The documentary followed the self-styled whistleblower as she testified to the UK parliament about what she knew when she worked at the firm as a business development manager.

Now with a book out, she has reinvented herself as a data privacy guru aiming to educate youngsters about disinformation, and planning to put data back into the hands of users via blockchain technology.

The Cambridge Analytica scandal broke in 2016 when it emerged that the data of up to 87 million Facebook users had been harvested via a personality quiz - and it’s never been exactly clear how it was used. The consultancy aided Donald Trump’s election campaign. And Ms Kaiser appeared on the firm’s behalf at a Leave.EU Brexit press briefing - the two organisations say they never signed a contract to work together but Ms Kaiser has alleged that “chargeable work was done”.
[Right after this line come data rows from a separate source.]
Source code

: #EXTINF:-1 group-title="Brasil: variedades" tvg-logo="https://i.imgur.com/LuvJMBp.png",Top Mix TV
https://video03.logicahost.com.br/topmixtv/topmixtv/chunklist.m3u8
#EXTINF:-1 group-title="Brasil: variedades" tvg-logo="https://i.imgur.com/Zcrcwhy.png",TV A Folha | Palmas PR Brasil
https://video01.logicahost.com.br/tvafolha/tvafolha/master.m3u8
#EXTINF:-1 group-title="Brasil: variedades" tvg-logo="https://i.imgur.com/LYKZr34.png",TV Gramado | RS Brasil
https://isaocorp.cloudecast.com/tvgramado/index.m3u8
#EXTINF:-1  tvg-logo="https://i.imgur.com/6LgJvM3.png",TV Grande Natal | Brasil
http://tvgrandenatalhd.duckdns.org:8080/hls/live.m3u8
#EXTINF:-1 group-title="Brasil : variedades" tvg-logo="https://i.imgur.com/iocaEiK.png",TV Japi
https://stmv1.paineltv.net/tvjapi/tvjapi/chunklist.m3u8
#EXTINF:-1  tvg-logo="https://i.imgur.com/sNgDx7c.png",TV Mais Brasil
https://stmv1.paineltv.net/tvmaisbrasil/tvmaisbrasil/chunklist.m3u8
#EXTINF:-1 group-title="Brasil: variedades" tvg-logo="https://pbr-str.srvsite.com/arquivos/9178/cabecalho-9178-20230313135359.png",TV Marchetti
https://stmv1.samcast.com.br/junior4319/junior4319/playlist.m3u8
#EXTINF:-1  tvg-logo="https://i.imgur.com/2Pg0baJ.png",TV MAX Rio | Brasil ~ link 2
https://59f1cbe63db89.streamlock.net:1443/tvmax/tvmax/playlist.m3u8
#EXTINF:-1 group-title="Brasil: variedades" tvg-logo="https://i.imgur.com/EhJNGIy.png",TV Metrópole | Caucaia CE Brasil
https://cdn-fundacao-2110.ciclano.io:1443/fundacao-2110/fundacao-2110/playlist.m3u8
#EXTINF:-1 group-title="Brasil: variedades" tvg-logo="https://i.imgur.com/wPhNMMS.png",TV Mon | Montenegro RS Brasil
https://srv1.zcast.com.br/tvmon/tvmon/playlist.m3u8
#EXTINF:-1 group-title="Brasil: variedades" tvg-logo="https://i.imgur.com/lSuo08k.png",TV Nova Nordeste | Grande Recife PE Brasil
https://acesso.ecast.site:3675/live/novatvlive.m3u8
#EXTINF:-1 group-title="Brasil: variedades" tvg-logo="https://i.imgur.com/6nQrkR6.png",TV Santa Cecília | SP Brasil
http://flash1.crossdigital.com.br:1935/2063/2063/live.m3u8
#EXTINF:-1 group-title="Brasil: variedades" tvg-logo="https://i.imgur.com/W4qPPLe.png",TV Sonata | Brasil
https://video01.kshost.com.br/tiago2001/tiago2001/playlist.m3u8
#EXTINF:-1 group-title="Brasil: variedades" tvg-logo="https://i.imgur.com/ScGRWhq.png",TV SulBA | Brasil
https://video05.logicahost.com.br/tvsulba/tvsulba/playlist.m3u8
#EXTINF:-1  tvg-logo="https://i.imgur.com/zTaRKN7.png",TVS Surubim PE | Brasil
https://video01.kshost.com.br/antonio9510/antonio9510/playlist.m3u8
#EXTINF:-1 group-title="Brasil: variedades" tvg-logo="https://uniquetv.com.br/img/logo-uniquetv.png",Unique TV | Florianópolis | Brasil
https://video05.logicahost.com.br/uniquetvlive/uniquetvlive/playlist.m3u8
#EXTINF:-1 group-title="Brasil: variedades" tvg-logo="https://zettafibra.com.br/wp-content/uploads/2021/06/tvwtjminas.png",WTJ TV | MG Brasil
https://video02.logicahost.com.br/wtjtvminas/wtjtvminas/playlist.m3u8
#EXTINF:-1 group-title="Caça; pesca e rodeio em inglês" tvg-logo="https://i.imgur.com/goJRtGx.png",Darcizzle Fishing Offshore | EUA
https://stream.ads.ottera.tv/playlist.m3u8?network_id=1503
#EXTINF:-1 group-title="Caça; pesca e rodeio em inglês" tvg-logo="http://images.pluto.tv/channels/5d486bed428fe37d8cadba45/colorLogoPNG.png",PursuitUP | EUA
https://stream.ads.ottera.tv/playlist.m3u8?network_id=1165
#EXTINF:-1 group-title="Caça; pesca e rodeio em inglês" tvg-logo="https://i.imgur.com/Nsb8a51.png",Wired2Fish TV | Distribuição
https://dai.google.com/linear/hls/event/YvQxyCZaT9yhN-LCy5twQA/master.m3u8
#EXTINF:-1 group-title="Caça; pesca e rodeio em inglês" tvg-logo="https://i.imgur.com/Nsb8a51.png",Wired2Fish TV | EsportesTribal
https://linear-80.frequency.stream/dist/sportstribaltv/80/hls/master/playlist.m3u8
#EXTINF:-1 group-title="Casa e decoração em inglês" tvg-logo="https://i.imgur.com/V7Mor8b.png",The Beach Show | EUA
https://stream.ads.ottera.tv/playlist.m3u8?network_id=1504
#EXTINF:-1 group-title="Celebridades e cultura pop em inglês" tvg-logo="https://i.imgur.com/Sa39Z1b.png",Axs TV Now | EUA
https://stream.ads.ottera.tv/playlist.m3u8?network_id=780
She said she feared little had changed. Hundreds of companies around the world are still crunching through personal data and throwing it back at people in the form of political ads, she said.

“It is sad that we have to ban all forms of political advertising to stop people being manipulated. But it has to be done,” she added. “Our electoral laws are not fit for purpose. Facebook functions pretty much the same and now it is not going to ban any politicians who are sending disinformation our way.”

While Twitter has moved to ban political advertising, Facebook has not, and she thinks it will need government regulation to force it to.

It’s important, she said, because of the way data is being “weaponised” in political campaigning. “Data-driven campaigning gives you the edge that you need to convince swing votes one way or the other, and also to get certain people to show up to the polls,” she said.